Some Tory tweeted that it was leftie multicultural c***. NI Culture Minister Caral ni Chuilin didn't like the Industrial Revolution bit which, she said, reminded her of British colonialism.
A lesson there about how people watching the same thing can still take vastly different messages from it. Which usually tells us more about their own prejudices than the performance.
But who cares if Danny Boyle's Olympics opener was too leftie for some and too rightie for others?
The important thing is, it wasn't middling.
It was meant to be entertaining and it succeeded spectacularly by choosing the less-travelled route of a quick and quirky romp through (fairly) recent British history from the viewpoint of the working man and woman.
It saluted the jewel (for all its flaws) that is the NHS and it gave centre stage (well, an aisle anyway) to the workers whose hard graft created the stadium. How often do you see that?
There was a bit of trad culture - Shakespeare from our own Isambard Kingdom Branagh: Jerusalem from a youth choir - and a generous swathe of popular culture.
There were unlikely sights - fluorescent doves on flying bikes and the Queen doing Bond.
But for me the high point was the towering majesty of those carbon-emitting factory chimneys.
Maybe there was a message there about industrialisation (capitalism?) despoiling the bucolic landscape of Constable and Worzel Gummidge.
But let's hear it anyway for those dark satanic mills.
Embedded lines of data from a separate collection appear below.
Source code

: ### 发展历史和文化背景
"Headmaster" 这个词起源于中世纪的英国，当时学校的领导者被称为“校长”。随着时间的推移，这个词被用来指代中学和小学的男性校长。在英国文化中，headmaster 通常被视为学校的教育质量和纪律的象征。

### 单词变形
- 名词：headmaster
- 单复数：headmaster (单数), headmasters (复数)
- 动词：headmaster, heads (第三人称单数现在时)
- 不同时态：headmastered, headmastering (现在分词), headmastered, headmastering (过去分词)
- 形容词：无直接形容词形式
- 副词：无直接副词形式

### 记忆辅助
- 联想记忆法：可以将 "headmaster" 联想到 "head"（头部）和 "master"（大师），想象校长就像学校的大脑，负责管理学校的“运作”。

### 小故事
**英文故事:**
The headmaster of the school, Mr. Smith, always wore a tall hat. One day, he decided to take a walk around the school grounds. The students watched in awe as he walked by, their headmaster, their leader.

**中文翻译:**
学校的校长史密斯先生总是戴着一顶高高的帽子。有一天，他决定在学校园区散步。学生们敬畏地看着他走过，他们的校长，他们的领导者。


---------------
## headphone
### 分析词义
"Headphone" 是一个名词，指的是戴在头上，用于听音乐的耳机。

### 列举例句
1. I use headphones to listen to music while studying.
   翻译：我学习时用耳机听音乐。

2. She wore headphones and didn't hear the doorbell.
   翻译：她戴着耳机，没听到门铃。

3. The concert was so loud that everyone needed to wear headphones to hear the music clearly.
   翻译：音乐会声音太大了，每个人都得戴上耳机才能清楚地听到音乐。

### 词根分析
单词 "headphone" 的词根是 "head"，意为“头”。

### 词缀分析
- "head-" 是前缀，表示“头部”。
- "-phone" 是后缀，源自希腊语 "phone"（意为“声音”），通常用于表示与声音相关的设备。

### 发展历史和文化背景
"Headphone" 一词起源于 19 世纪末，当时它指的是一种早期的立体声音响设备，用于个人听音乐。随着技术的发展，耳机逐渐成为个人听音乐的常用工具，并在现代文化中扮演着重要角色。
And for the fitting inclusion in the whole magnificent circus of Sir Tim Berner-Lee one of the great, (relatively) unsung heroes of our age.
The father of the world wide web could have used his life's work to make himself very rich indeed. Instead he continues to champion open and free communication.
Berners-Lee and so many others like him in the field of science, technology and medicine rarely get the credit they deserve in a celebrity obsessed world where it's all about (often dubious) arts and famous for being famous.
Why do we have so little respect in this age for the innovators, the inventors, the scientists and the people who make things?
Aside from Sir Kenneth, Dame Mary, Snow Patrol, the choir and of course the athletes, our most visible contribution to London's Olympics effort has been in the form of transportation - the Wright buses which are built in Ballymena and are now synonymous with the capital's public transport system.
Boris loves them. Dave Cameron praises them. But do the PM and the Coalition fully appreciate the importance of the innovation of the manufacturing and science sector?
Sometimes you have to wonder.
Entrepreneur Sir James Dyson argues: "Our obsession with the Square Mile means that we remain good at making money from money - but we need to get better at making money from making things too."
If the country is to move forward - and particularly in this time of recession - we need to get young people excited, he says, by science and engineering.
Sir James is described as a vacuum manufacturer.
The Coalition, unless they listen to his message and take heed of it, may be in danger of creating a vacuum of their own.